--- WHAT NEEDS TO BE DONE ---
After finding the line with "left wrist: (246, 203)" in the entries below, copy that line and each one after it exactly, through the last line, and omit pictures.
BEGIN
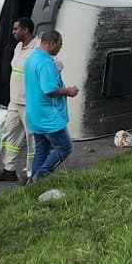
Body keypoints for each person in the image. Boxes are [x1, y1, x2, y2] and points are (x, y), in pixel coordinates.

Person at [0, 17, 39, 182]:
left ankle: (33, 174)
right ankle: (9, 170)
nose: (13, 32)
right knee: (9, 135)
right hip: (15, 101)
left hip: (30, 103)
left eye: (16, 29)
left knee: (33, 140)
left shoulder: (38, 48)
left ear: (26, 30)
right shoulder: (18, 47)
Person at [24, 30, 79, 182]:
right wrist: (68, 91)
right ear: (52, 43)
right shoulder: (45, 62)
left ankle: (33, 184)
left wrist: (56, 70)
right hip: (48, 116)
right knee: (65, 147)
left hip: (34, 114)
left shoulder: (32, 58)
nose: (60, 48)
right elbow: (49, 90)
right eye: (60, 45)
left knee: (42, 150)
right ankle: (40, 176)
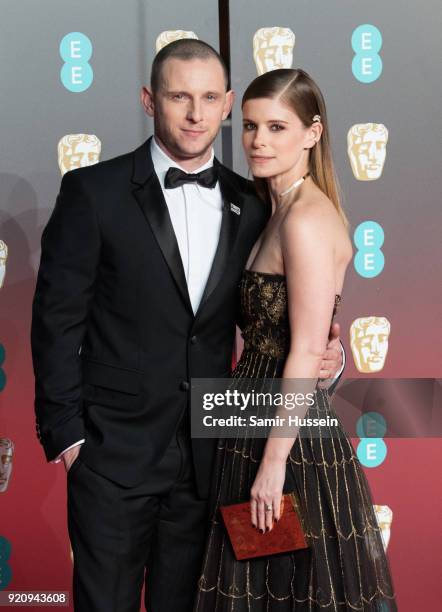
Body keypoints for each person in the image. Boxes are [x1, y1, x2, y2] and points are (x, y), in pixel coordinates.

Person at [31, 40, 343, 612]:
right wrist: (70, 439)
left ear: (227, 104)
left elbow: (293, 317)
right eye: (179, 96)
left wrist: (332, 359)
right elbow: (55, 322)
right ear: (150, 101)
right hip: (112, 457)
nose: (196, 114)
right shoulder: (93, 193)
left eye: (207, 98)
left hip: (216, 458)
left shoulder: (255, 204)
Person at [194, 69, 397, 611]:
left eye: (277, 127)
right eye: (251, 126)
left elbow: (307, 348)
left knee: (283, 594)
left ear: (312, 133)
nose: (259, 141)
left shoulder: (305, 218)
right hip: (255, 417)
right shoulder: (275, 211)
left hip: (288, 441)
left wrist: (273, 462)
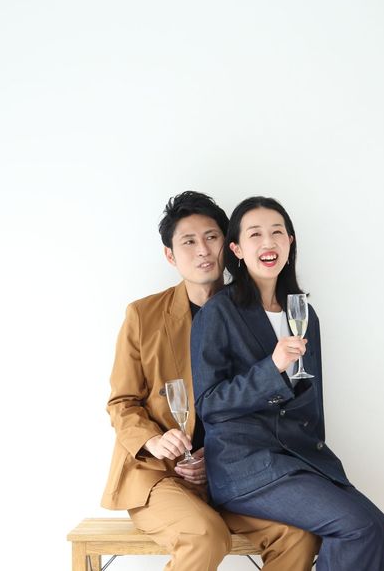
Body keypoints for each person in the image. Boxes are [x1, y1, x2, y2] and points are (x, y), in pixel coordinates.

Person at [100, 191, 319, 571]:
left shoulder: (255, 313)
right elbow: (122, 402)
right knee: (205, 536)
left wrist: (219, 456)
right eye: (188, 241)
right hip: (159, 476)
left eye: (212, 237)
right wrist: (155, 442)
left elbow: (264, 399)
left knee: (298, 536)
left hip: (230, 473)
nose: (203, 250)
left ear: (229, 244)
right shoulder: (143, 315)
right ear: (170, 255)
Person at [191, 196, 384, 571]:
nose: (268, 242)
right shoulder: (218, 312)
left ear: (290, 242)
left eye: (277, 232)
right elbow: (209, 403)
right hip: (246, 466)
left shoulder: (303, 313)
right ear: (236, 249)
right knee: (357, 529)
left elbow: (312, 403)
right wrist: (271, 368)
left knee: (383, 533)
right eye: (255, 234)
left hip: (298, 460)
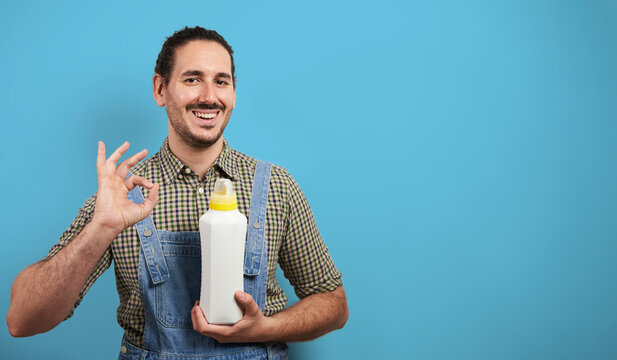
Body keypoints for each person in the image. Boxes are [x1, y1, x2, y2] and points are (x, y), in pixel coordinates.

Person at [7, 26, 348, 359]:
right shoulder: (123, 194)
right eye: (192, 79)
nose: (209, 96)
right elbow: (22, 320)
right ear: (160, 89)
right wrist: (101, 229)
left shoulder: (276, 186)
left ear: (233, 93)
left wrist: (265, 329)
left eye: (221, 81)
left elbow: (333, 305)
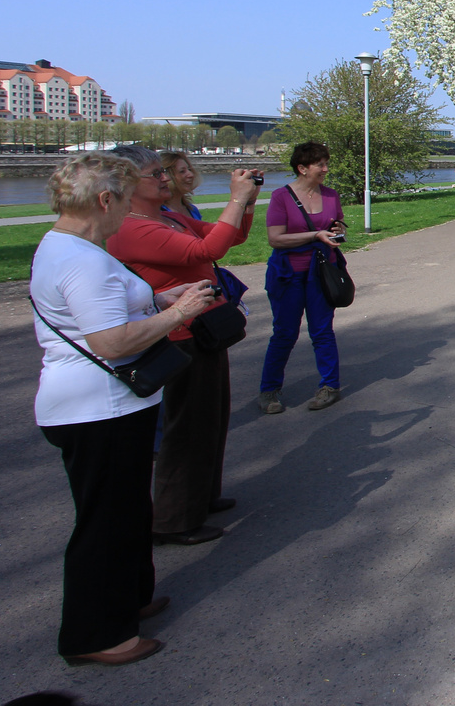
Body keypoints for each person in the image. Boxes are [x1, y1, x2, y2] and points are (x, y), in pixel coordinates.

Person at [30, 152, 215, 665]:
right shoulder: (82, 258)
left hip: (106, 406)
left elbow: (109, 308)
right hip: (96, 408)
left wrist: (157, 301)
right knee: (105, 523)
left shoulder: (71, 246)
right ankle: (97, 635)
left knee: (128, 510)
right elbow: (111, 340)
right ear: (105, 199)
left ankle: (130, 597)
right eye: (123, 201)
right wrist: (177, 313)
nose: (126, 214)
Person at [107, 145, 258, 545]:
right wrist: (236, 199)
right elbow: (207, 250)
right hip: (178, 335)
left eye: (163, 172)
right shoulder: (132, 227)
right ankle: (174, 519)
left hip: (203, 328)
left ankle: (201, 497)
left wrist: (246, 203)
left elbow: (232, 235)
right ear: (125, 183)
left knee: (212, 417)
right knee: (186, 428)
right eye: (155, 174)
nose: (165, 179)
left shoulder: (168, 217)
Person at [259, 141, 348, 414]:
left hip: (321, 273)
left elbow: (340, 225)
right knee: (284, 333)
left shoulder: (331, 195)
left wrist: (338, 229)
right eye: (320, 164)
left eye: (326, 163)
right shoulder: (281, 197)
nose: (325, 169)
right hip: (289, 274)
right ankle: (269, 390)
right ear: (302, 168)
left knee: (322, 331)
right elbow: (276, 239)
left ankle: (329, 386)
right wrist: (315, 235)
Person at [159, 150, 203, 220]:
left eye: (189, 169)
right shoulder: (159, 213)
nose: (191, 175)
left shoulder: (192, 210)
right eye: (182, 171)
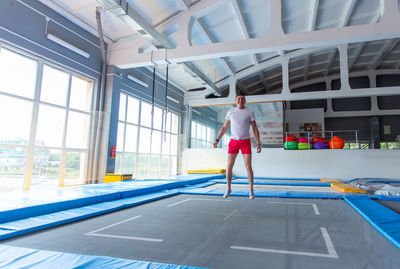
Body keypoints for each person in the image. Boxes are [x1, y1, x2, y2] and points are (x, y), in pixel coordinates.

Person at [213, 91, 261, 199]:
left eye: (242, 99)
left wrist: (258, 143)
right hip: (234, 141)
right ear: (236, 101)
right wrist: (217, 139)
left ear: (245, 100)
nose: (240, 100)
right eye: (238, 99)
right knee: (229, 166)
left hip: (245, 142)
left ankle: (251, 190)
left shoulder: (249, 112)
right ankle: (228, 188)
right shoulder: (231, 112)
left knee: (248, 166)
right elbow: (224, 127)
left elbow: (254, 128)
END
--- ANSWER BOX ---
left wrist: (246, 203)
left elbow: (232, 235)
right ear: (125, 183)
left knee: (212, 417)
right knee: (186, 428)
right eye: (155, 174)
nose: (165, 179)
left shoulder: (168, 217)
Person at [259, 141, 348, 414]:
left hip: (321, 273)
left elbow: (340, 225)
right knee: (284, 333)
left shoulder: (331, 195)
left wrist: (338, 229)
right eye: (320, 164)
left eye: (326, 163)
right shoulder: (281, 197)
nose: (325, 169)
right hip: (289, 274)
right ankle: (269, 390)
right ear: (302, 168)
left knee: (322, 331)
right elbow: (276, 239)
left ankle: (329, 386)
right wrist: (315, 235)
Person at [159, 150, 203, 220]:
left eye: (189, 169)
right shoulder: (159, 213)
nose: (191, 175)
left shoulder: (192, 210)
right eye: (182, 171)
Body keypoints for each person in the image. Boxes are [x1, y1, x2, y2] and points are (x, y), in pixel coordinates.

Person at [213, 91, 261, 199]:
left eye: (242, 99)
left wrist: (258, 143)
right hip: (234, 141)
right ear: (236, 101)
right wrist: (217, 139)
left ear: (245, 100)
nose: (240, 100)
right eye: (238, 99)
right knee: (229, 166)
left hip: (245, 142)
left ankle: (251, 190)
left shoulder: (249, 112)
right ankle: (228, 188)
right shoulder: (231, 112)
left knee: (248, 166)
right elbow: (224, 127)
left elbow: (254, 128)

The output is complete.